- Information given -
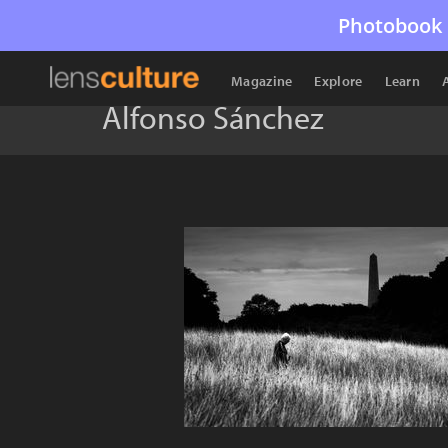
Photobook 
Magazine
Explore
Learn
Alfonso Sánchez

- Exercise details -
The copy you produce must hold all the records above exactly and none of their pictures.

- Output for this task -
Photobook 
Magazine
Explore
Learn
Alfonso Sánchez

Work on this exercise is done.